Problem statement: I need the lines below from the one with "Intelligent Document Processing" down to the one with "Welcome to 'A" reproduced exactly, both ends included, and nothing else.

[Records from a data collection]
--------------------------------------------------
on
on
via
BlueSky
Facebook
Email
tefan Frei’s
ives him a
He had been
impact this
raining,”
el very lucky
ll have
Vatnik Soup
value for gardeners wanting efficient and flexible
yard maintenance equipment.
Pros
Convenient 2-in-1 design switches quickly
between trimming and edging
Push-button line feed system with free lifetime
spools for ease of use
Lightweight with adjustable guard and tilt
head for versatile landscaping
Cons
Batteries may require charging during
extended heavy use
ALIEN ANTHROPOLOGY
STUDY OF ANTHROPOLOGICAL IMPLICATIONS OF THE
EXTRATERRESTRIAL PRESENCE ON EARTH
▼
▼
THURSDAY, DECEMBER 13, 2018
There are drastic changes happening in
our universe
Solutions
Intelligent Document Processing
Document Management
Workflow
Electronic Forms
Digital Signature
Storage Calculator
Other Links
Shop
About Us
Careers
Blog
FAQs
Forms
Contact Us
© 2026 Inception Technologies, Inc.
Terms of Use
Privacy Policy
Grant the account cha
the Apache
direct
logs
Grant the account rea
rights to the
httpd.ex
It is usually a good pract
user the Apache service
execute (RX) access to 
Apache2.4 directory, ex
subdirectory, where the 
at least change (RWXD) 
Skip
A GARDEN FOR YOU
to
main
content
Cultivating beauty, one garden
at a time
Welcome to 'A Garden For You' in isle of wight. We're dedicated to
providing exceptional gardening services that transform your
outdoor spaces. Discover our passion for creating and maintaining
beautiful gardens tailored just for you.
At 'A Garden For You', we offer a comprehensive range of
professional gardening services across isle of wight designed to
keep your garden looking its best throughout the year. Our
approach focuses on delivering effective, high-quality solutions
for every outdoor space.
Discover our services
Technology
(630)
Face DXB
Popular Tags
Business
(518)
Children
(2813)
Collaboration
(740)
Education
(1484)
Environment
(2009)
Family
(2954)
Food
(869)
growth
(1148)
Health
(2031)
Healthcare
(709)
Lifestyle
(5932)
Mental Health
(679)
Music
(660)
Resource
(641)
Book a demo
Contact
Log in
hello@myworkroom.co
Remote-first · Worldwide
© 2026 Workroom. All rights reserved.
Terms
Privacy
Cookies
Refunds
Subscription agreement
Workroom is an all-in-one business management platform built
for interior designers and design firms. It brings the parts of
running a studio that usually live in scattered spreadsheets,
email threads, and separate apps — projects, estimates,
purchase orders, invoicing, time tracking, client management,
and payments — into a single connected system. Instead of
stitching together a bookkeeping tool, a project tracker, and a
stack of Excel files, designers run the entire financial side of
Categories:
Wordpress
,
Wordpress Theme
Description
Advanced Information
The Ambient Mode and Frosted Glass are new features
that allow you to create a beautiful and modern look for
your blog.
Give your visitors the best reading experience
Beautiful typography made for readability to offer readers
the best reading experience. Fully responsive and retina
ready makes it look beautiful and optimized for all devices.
--------------------------------------------------
Output for this task:
Intelligent Document Processing
Document Management
Workflow
Electronic Forms
Digital Signature
Storage Calculator
Other Links
Shop
About Us
Careers
Blog
FAQs
Forms
Contact Us
© 2026 Inception Technologies, Inc.
Terms of Use
Privacy Policy
Grant the account cha
the Apache
direct
logs
Grant the account rea
rights to the
httpd.ex
It is usually a good pract
user the Apache service
execute (RX) access to 
Apache2.4 directory, ex
subdirectory, where the 
at least change (RWXD) 
Skip
A GARDEN FOR YOU
to
main
content
Cultivating beauty, one garden
at a time
Welcome to 'A Garden For You' in isle of wight. We're dedicated to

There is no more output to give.